时序逻辑
在前两章里面构建的所有的布尔芯片和算术芯片都是组合芯片(combinational chips)。组合芯片计算那些“输出结果仅依赖于其输入变量的排列组合”的函数。这些相关的简单 芯片提供很多重要的处理功能(像ALU一样),但是它们却不能维持自身的状态。
计算机不仅要能计算值,而且还需要存取数据,因而这些芯片必须配备记忆单元(memory elements)来保存数据,这些记忆单元是由时序芯片 (sequential chips) 组成。

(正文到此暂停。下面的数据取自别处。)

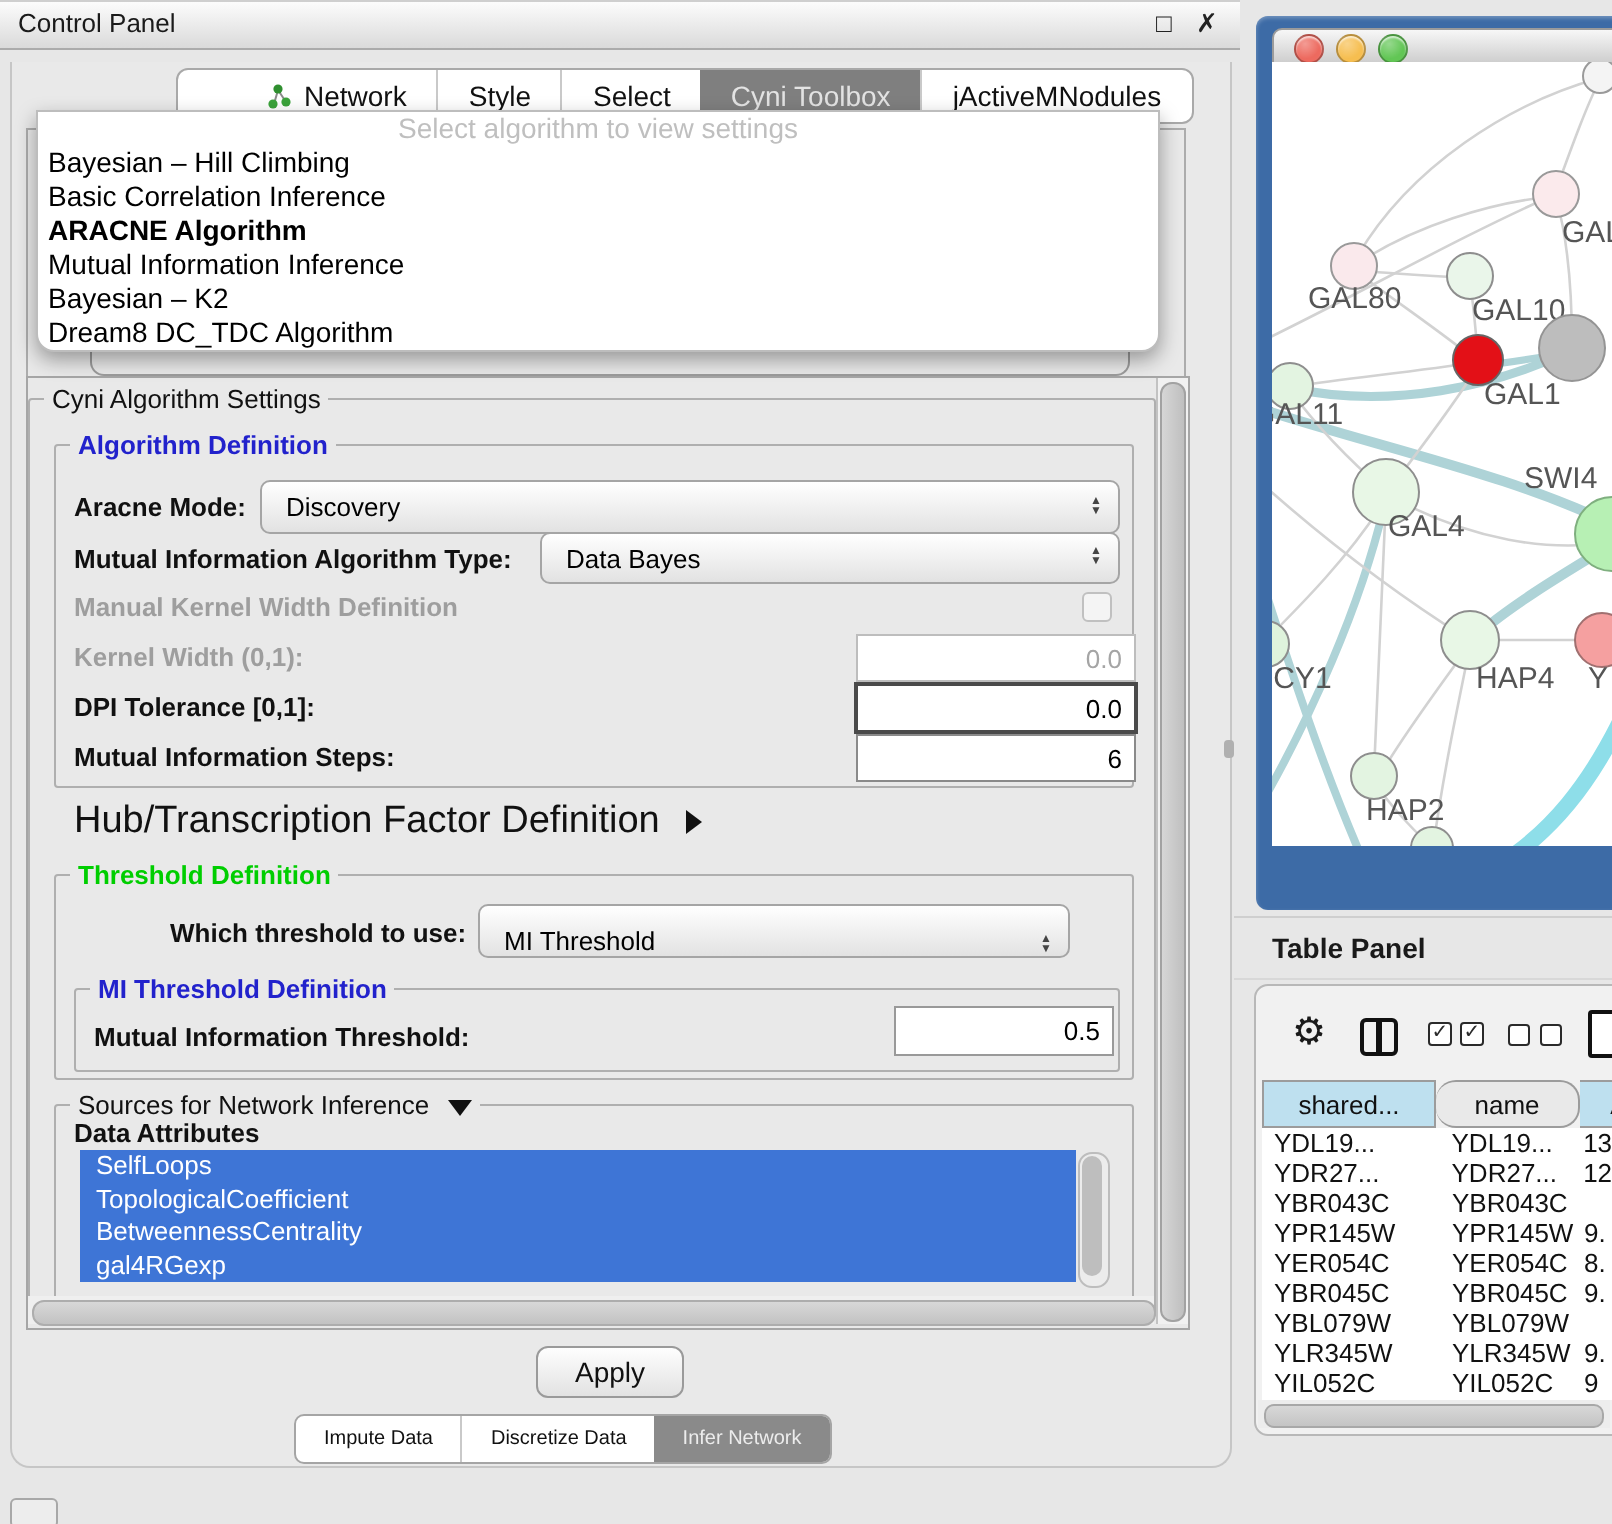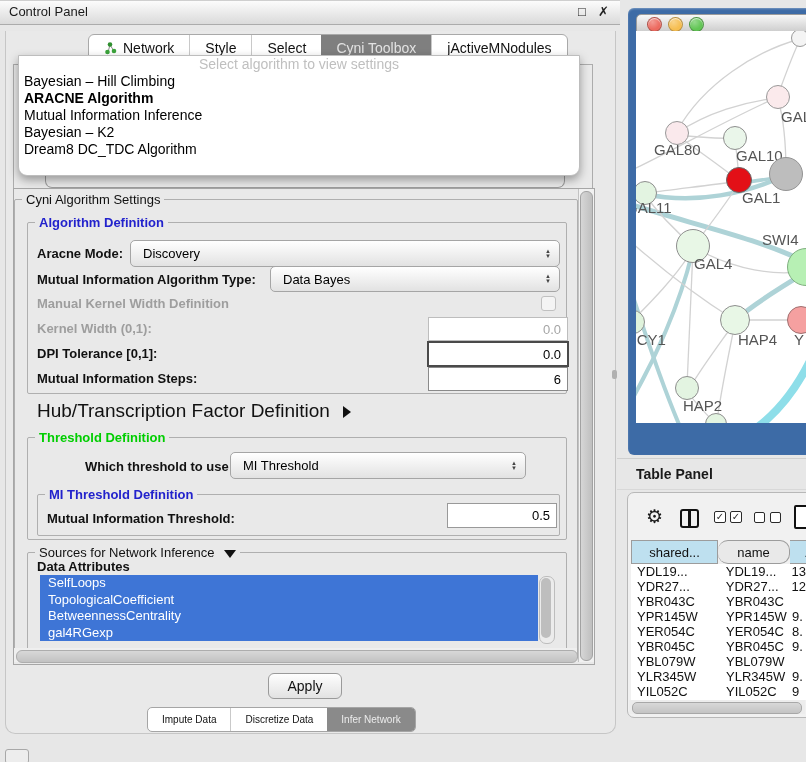--- a/index.html
+++ b/index.html
@@ -19,7 +19,7 @@
   .tabbar{left:88px;top:34px;height:26px;display:flex;background:#FFF;
     border:1px solid #A9A9A9;border-radius:6px;overflow:hidden;z-index:5;}
   .tab{display:flex;align-items:center;padding:0 15px;font-size:14px;color:#111;border-left:1px solid #C9C9C9;cursor:default;}
-  .tab:first-child{border-left:none;}
+  .tab:first-child{border-left:none;margin-left:29px;}
   .tab.sel{background:var(--tab-selected-bg);color:#E3E3E3;border-left:none;}
   .tab .ticon{margin-right:6px;display:inline-flex;}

记忆单元的实现是复杂的过程,涉及了同步、时钟和反馈回路。其中的大部分能够被封装到称为触发器(flip-flop)的底层时序门(sequential gate)中。本章将这些触发器作 为基预置模块来使用,详细介绍和构建所有典型的现代计算机所采用的记忆设备(memory devices),涉及的内容从二进制单元 (binary celis)到寄存器 (registers,注意:这里的寄存器不是 CPU 中的寄存器),再到存储块(memory banks)和计数器(counters)。
背景知识
时钟(Clock)
在大多数计算机里,时间的流逝是用主时钟(master clock)来表示的,它提供连续的交变信号序列。其精确的硬件实现通常基于振荡器 (oscillator),其在两个信号值 0-1,或称“低电平-高电平(lowo-high,tick-tock)”之间交替变化。

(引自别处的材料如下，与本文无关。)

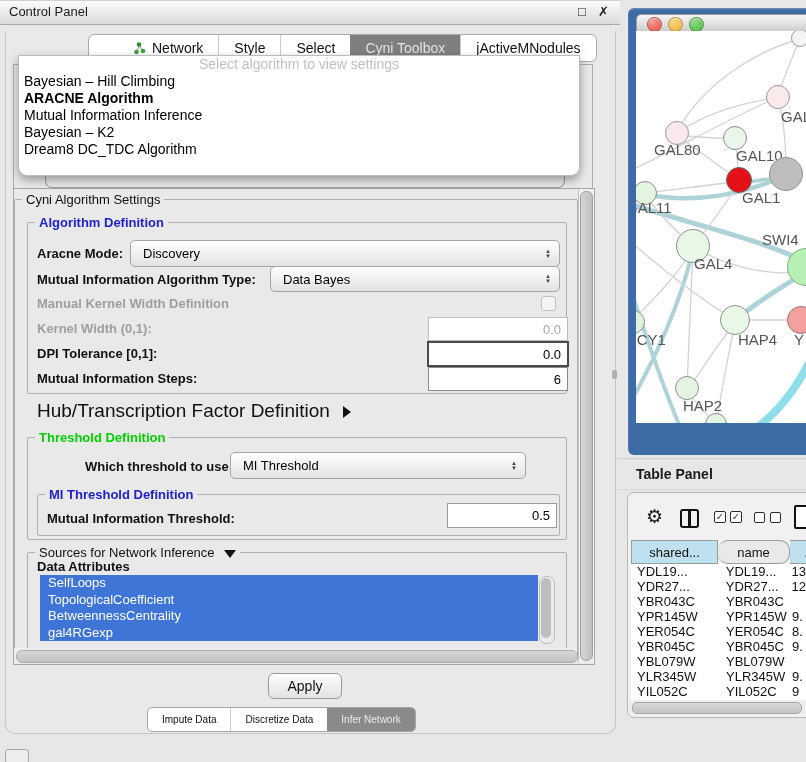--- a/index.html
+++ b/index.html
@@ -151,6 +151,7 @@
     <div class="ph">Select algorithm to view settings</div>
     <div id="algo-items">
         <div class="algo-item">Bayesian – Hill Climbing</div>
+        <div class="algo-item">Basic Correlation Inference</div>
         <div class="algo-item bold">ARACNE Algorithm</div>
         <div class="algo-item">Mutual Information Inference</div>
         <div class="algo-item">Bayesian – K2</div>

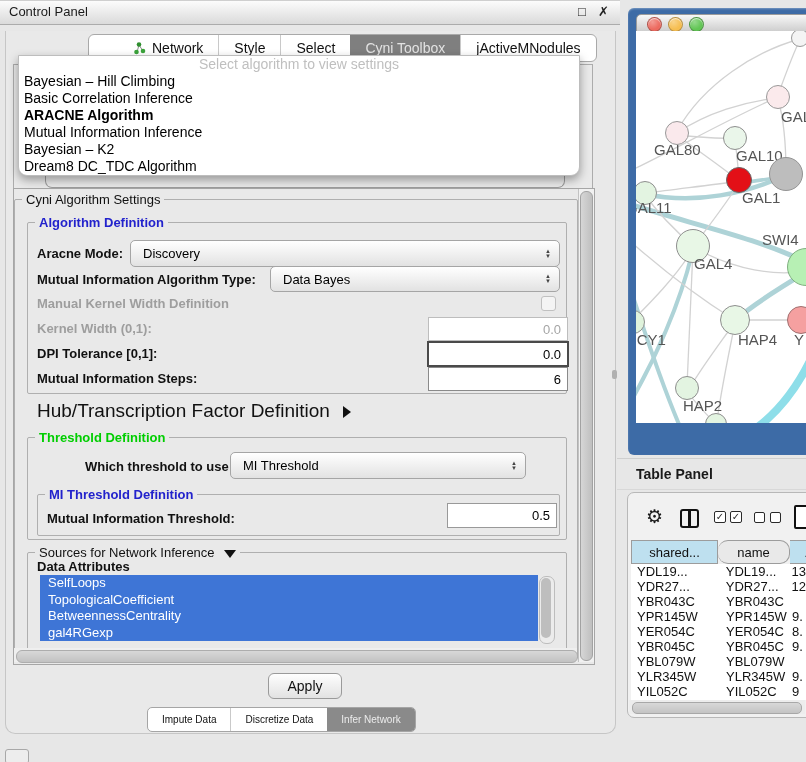--- a/index.html
+++ b/index.html
@@ -202,7 +202,7 @@
   <div class="abs legend green" style="left:35px;top:430px;">Threshold Definition</div>
 
   <div class="abs lbl nowrap" style="left:85px;top:459px;">Which threshold to use:</div>
-  <div class="abs combo" style="left:230px;top:452px;width:294px;height:25px;">
+  <div class="abs combo" style="left:239px;top:452px;width:294px;height:25px;align-items:flex-end;">
     <span class="cv">MI Threshold</span>
     <span class="arrows">▲<br>▼</span>
   </div>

两个相邻的上升沿之间的时间间隙称为时钟的周期(cycle),每个时钟周期模塑一个离散时间单元。通过使用硬件电路,这个信号同时被传送到计算机平台的每个时序芯片中。
触发器(Flip-Flops)
计算机里最基本的时序单元是称为触发器的设备,它有几个种变体。在本书里我们使用称为数据触发器(Data Flip-Flop,DFF 或称 D触发器)的变体,其接口包含1比特位输入和1比特位输出。
另外,DFF 有个时钟输入,根据主时钟信号连续地交变。数据和时钟的输入使得 DFF 能够实现基于时间的行为 out(t)=in(t-1),这里 in 和 out是门的输入和输出值,t 是当前时钟周期。换句话说,DFF 简单地将前一个时间周期的输入值作为当前周期的输出。
由此可见,这种基本行为是所有计算机硬件维持自身状态的基础,从二进制单元到寄存器以至任意大的随机存取记忆单元(RAM)皆是如此。
寄存器(Registers)
寄存是具有记忆功能的设备,它能够“储存”或称“记忆”某一时刻的值,实现经典的存储行为 out(t)=out(t—1)。
从另一个方面来说,DFF 仅能够输出它前一时钟周期的输入,也就是 out(t)=in(t—1)。这就告诉我们,可以通过 DFF 来实现寄存器,只需将后面的输出反馈到它的输入就可以了。
一旦实现了保存1比特位的基本机制,就可以轻松地构建任意位宽的寄存器,这可以通过由多个1比特位寄存器构成的阵列来实现,以构建可保存多比特位值的寄存器(。此类寄存器的基本设计参数是它的宽度,即它所保存比特位的数量—比如,16、32或64。此类寄存器的多位容量通常用字(word)来表示。
内存(Memories)
一旦具备了表示字的基本能力,就可以构建任意长度的存储块了。我们可以通过将很多寄存器堆叠起来形成随机存取 RAM 单元来实现。
随机存取内存(RAM,Random Access Memory)这个概念由此得来:在RAM上能够随机访问被选择的字而不会受限于访问顺序。也就是说,我们要求内存中的任何字(无论具体物理位 置在哪里)都能以相等的速度被直接访问。
这个规定可以通过以下方式实现。首先,根据其各自被存取的位置,也就是n位 RAM 中每个记忆单元—分配一个唯一的地址(address,一个从0到n一1之间的整数)。然后,构建一个由n-寄存器构成的阵列,再构建一个逻辑门,使得该逻辑门能够根据给定的地址 j,找到地址 j 对应的记忆单元。
要注意,由于记忆单元没有以物理实现的方式被标上地址,因此地址概念并没有在 RAM设计中显式地表现出来,而我们在后面将会看到,当芯片配备了直接访问逻辑部件后,就能以逻辑方式实现寻址的概念。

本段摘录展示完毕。